◆ Task requirements:
[A] Extract the passage of the Billy Dedman text between "- 1877, 1880: South" and "rules footballer (1854–1920)", inclusive.
[B] For each of the following statements, say yes or no to whether it agrees with the Billy Dedman text, and quote the words from the text that decide it: (i) Dedman was born in Campbell Town, Van Diemen's Land. (ii) Dedman played 23 games for South Adelaide. (iii) In 1876 Dedman kicked 18 goals across all matches.
[C] List every year in which the Billy Dedman text records him as a leading goal-kicker.

Personal information
- Full name: William Hine James Dedman
- Nickname: Doddy
- Born: 10 September 1854 Campbell Town, Van Diemen's Land
- Died: 24 July 1920 (aged 65) East Melbourne, Victoria
- Original team: Carlton United

Playing career
- Years: Club / Games (Goals)
- 1871, 1873–1876: Carlton / 42 (22)
- 1877, 1880: South Adelaide / 20 (16)
- 1878–1880: Norwood / 23 (19)
- Total:  / 85 (57)

Career highlights
- 4x Carlton premiership player (1871, 1873–1875); Victorian leading goal-kicker (1876); SAFA leading goal-kicker (1877); South Adelaide premiership player (1877); 3x Norwood premiership player (1878–1880); 2x Norwood leading goal-kicker (1878–1879); 2x South Adelaide leading goal-kicker (1877, 1880);

= Billy Dedman =

Australian rules footballer (1854–1920)

William Hine James Dedman (10 September 1854 – 24 July 1920) was an Australian rules footballer for in the pre-VFA era and for South Adelaide and Norwood in the SAFA.

In 1876, whilst playing for Carlton, he kicked 18 goals across all matches, the most in the colony of Victoria for the year.

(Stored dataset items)
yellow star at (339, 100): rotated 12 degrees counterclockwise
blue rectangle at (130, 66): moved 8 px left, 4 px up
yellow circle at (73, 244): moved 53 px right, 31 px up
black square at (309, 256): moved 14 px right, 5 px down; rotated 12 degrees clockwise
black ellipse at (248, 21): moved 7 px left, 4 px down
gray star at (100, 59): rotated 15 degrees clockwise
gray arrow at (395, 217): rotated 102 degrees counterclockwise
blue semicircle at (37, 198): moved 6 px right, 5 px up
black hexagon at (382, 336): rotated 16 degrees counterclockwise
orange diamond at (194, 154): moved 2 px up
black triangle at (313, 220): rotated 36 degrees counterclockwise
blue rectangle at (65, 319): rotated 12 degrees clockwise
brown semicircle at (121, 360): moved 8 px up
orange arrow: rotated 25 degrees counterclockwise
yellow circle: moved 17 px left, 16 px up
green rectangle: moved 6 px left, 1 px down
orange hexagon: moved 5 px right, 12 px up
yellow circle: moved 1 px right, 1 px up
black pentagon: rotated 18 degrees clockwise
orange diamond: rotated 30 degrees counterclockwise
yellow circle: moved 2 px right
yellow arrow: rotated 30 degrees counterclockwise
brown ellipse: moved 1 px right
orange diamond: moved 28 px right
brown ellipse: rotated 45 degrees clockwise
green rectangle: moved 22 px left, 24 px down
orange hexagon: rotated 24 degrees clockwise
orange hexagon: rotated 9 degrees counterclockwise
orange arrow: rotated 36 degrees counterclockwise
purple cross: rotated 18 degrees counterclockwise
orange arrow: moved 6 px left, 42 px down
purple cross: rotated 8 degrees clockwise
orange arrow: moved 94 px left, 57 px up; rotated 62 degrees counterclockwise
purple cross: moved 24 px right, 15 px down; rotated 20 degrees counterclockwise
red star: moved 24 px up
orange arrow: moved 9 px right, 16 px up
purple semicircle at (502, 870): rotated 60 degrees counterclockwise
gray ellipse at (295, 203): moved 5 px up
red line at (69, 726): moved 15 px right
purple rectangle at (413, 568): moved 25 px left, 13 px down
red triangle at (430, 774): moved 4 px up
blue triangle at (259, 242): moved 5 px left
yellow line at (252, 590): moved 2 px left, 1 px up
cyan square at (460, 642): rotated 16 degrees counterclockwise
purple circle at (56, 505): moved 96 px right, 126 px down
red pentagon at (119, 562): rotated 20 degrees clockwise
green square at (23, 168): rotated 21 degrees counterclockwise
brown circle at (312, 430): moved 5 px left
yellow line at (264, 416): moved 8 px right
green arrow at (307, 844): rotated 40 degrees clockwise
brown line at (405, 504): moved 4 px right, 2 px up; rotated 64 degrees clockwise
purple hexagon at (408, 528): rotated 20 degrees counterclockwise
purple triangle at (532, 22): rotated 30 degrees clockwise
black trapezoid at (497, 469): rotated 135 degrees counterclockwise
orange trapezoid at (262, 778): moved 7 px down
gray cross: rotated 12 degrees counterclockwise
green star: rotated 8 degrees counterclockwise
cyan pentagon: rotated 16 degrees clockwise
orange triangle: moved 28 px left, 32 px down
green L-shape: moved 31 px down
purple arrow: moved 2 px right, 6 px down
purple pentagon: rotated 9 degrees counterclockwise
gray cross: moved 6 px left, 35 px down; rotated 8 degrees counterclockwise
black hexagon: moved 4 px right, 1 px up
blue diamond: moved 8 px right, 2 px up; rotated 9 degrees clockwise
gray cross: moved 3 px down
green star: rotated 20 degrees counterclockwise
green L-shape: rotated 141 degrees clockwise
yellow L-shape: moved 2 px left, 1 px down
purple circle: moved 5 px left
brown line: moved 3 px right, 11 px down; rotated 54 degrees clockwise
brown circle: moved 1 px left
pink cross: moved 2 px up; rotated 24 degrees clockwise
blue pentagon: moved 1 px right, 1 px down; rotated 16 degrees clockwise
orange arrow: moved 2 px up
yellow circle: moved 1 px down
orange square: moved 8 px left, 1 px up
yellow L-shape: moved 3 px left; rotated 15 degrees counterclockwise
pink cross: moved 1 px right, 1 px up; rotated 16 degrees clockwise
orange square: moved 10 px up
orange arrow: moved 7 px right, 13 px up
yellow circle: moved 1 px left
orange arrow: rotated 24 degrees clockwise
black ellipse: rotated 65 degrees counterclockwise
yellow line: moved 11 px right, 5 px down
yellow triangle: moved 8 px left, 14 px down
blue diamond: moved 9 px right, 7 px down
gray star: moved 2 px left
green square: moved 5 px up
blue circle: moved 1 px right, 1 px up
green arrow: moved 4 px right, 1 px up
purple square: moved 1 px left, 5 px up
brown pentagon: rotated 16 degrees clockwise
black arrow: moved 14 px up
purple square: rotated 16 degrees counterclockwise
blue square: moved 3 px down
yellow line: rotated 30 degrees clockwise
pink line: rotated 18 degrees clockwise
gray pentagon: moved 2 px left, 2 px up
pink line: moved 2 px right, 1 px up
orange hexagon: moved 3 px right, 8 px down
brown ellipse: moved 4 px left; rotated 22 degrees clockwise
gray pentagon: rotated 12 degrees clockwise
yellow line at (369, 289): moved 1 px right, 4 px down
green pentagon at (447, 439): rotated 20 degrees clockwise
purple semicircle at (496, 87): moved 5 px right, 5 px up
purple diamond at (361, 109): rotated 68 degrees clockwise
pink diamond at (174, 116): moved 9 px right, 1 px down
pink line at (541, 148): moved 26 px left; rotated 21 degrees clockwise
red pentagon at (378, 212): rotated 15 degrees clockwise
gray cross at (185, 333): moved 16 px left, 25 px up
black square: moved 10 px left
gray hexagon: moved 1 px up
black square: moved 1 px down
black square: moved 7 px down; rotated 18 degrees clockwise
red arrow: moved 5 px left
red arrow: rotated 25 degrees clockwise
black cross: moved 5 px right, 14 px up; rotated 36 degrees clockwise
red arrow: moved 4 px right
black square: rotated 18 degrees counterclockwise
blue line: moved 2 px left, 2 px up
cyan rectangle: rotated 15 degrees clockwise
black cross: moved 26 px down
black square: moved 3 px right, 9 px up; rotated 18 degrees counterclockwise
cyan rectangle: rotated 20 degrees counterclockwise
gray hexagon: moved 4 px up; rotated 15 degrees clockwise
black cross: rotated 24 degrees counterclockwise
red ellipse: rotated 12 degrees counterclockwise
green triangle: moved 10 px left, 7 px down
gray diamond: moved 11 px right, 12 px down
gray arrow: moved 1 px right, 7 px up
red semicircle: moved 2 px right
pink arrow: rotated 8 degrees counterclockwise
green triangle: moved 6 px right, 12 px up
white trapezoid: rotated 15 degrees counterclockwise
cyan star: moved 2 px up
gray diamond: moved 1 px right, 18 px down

◆ Responses in order:
[A]
- 1877, 1880: South Adelaide / 20 (16)
- 1878–1880: Norwood / 23 (19)
- Total:  / 85 (57)

Career highlights
- 4x Carlton premiership player (1871, 1873–1875); Victorian leading goal-kicker (1876); SAFA leading goal-kicker (1877); South Adelaide premiership player (1877); 3x Norwood premiership player (1878–1880); 2x Norwood leading goal-kicker (1878–1879); 2x South Adelaide leading goal-kicker (1877, 1880);

= Billy Dedman =

Australian rules footballer (1854–1920)

[B]
(i) Yes: "Born: 10 September 1854 Campbell Town, Van Diemen's Land"
(ii) No: "South Adelaide / 20 (16)"
(iii) Yes: "he kicked 18 goals across all matches"

[C]
- 1876 (Victorian leading goal-kicker)
- 1877 (SAFA leading goal-kicker; South Adelaide leading goal-kicker)
- 1878 (Norwood leading goal-kicker)
- 1879 (Norwood leading goal-kicker)
- 1880 (South Adelaide leading goal-kicker)